- **Exercise brief**: Would you please copy exactly the line with "Where do particles" and all lines that follow it in the data below, through the last one?
━━━ Entries provided
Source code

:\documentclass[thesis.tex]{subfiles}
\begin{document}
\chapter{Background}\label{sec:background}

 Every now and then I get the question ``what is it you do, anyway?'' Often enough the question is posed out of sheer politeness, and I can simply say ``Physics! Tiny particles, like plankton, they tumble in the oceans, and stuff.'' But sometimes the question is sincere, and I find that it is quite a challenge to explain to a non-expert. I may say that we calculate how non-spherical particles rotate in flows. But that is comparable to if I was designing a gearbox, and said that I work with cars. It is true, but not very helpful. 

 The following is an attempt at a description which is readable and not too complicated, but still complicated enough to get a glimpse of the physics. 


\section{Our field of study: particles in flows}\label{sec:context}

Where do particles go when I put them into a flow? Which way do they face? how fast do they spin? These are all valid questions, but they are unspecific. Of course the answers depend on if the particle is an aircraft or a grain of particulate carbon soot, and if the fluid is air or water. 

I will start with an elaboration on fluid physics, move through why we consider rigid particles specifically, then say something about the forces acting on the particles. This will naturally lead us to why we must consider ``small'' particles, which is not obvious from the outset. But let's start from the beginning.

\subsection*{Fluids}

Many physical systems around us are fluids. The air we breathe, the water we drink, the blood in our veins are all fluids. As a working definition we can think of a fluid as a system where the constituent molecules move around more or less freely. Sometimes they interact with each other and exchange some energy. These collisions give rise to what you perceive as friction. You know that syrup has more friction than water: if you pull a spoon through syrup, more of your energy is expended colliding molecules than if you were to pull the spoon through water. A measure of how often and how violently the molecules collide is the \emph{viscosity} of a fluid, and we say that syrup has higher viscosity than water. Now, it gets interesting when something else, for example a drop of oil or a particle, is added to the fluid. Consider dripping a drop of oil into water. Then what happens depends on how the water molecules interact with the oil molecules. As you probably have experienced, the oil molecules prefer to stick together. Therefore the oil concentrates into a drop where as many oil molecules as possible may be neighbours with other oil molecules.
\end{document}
━━━━━━
- **Your response**:
Where do particles go when I put them into a flow? Which way do they face? how fast do they spin? These are all valid questions, but they are unspecific. Of course the answers depend on if the particle is an aircraft or a grain of particulate carbon soot, and if the fluid is air or water. 

I will start with an elaboration on fluid physics, move through why we consider rigid particles specifically, then say something about the forces acting on the particles. This will naturally lead us to why we must consider ``small'' particles, which is not obvious from the outset. But let's start from the beginning.

\subsection*{Fluids}

Many physical systems around us are fluids. The air we breathe, the water we drink, the blood in our veins are all fluids. As a working definition we can think of a fluid as a system where the constituent molecules move around more or less freely. Sometimes they interact with each other and exchange some energy. These collisions give rise to what you perceive as friction. You know that syrup has more friction than water: if you pull a spoon through syrup, more of your energy is expended colliding molecules than if you were to pull the spoon through water. A measure of how often and how violently the molecules collide is the \emph{viscosity} of a fluid, and we say that syrup has higher viscosity than water. Now, it gets interesting when something else, for example a drop of oil or a particle, is added to the fluid. Consider dripping a drop of oil into water. Then what happens depends on how the water molecules interact with the oil molecules. As you probably have experienced, the oil molecules prefer to stick together. Therefore the oil concentrates into a drop where as many oil molecules as possible may be neighbours with other oil molecules.
\end{document}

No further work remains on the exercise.